It is.
Maybe there's gender inside your head, maybe there's not. I don't know. There's probably some gender inside my head, but it matters precious little in my everyday life. What matters, hugely, is gender other people ascribe to me, you and aunt Tillie. Most people don't seem to care about identities at all - they just slop a gender on you, and if you're lucky, it sorta kinda fits, and if you're unlucky, it's a match made in hell - not only does it not fit, but other people are hell-bent on making you fit the gender.
A big part of gender lives in the perceptions of other people.
I think that's often missed in queer studies: the preferred position seems to be looking in, not out.

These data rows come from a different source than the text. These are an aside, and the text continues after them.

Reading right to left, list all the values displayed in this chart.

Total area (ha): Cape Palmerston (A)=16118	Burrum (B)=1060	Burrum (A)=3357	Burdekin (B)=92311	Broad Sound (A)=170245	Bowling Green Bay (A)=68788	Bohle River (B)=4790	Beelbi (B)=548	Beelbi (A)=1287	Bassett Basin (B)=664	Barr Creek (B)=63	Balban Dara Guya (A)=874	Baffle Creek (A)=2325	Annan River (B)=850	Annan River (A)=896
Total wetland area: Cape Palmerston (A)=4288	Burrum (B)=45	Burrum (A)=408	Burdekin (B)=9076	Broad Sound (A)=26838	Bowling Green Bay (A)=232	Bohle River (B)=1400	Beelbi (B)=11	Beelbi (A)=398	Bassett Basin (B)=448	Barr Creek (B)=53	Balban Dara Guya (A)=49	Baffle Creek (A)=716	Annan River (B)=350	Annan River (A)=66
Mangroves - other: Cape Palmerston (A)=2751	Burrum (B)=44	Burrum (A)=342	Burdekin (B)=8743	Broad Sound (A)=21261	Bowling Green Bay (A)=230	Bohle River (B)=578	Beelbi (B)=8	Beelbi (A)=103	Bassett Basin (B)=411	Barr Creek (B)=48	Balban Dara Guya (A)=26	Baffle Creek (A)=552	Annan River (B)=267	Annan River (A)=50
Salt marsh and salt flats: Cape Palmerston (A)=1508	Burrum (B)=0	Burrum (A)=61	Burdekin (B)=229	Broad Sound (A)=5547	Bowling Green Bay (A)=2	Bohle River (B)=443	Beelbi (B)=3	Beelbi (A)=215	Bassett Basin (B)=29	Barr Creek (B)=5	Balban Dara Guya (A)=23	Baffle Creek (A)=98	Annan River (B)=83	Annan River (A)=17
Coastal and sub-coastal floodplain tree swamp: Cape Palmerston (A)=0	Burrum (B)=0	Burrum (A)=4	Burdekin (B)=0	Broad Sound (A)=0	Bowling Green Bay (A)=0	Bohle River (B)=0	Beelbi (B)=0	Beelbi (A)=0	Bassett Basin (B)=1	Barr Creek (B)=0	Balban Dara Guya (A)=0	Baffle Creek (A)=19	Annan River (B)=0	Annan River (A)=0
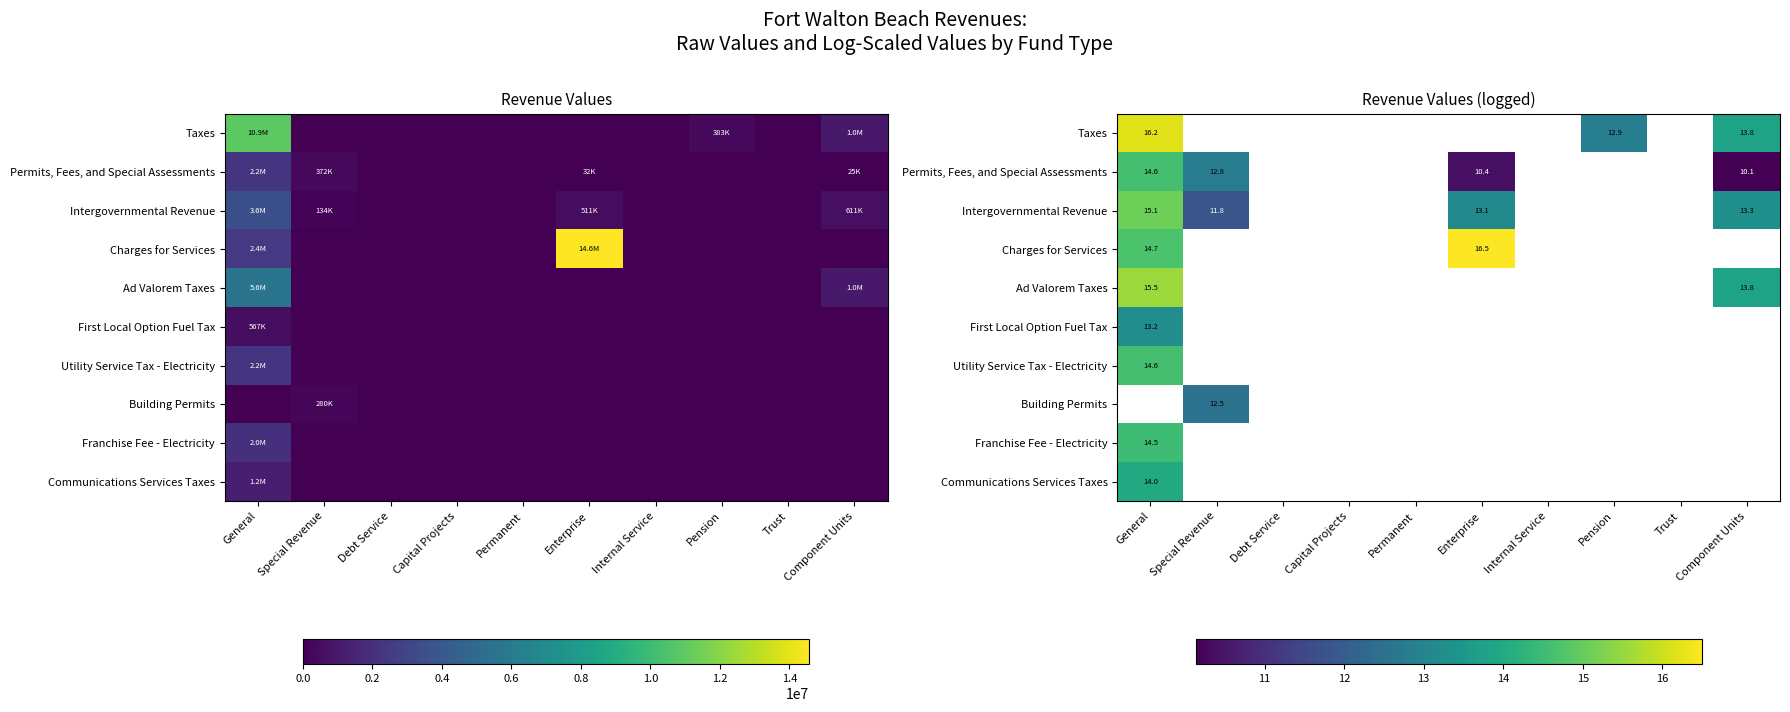

What is the approximate value of Ad Valorem Taxes at General?

15.5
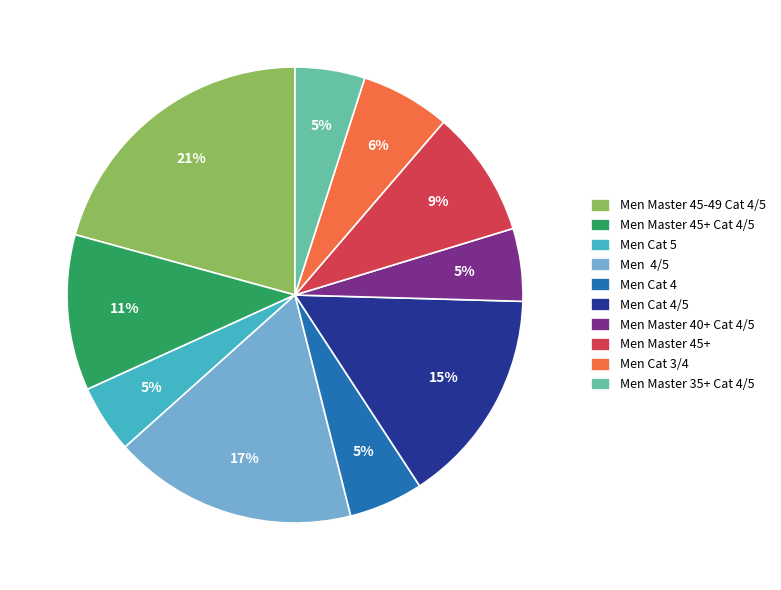

How many slices are in this pie chart?

10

Prominent questions being gender identities (how do you feel, on the inside?), gender presentation (how do you like to present yourself? - instead of asking myself why do I see you the way I do?), gender transgression (how/why do you transgress? - instead of why do I see the way you are as transgressing?).
The point of view is from an unknown, "neutral" observer to a queer "subject" - but the questions asked, and the answers given to them betray something else entirely: it's the observing subject that gets to ask the questions, and it's not the observing subject that questions hirself, or sees hirself as a subject, even - that bit of subjectivity is, more often than not, entirely hidden from view. It's replaced with a "subjectivity" (within very strict limits - questioning of the questioner is definitely not allowed) for the queer transgressor and a mock objectivity for the "neutral" observer. For samples, go read almost any of the big names: Butler, Foucault, Sedgwick, Halberstam - the list goes on and on. These people tell almost nothing of themselves yet proceed to dissect queer lives from a supposedly neutral standpoint of academia.
Well, I beg to differ. It seems to me gender is made by the observers. It's not entirely independent of the observations, but there's a lot of room for interpretation of observations, and this room is used by the observers to build, model and create gender - and this is the but that interests me greatly. It's also a bit that, AFAIK, hasn't been studied much. I'd call it the hermeneutics of gender (well, being the Gadamer-loving humanist I am, this is hardly a surprise). Why do we see the things the way we do is, in my opinion, the crucial question.
This point of view has also the helpful effect of removing the onus of being observed from us trans/queer/whatever people. It's not us. It's the people questioning us that really need to be questioned.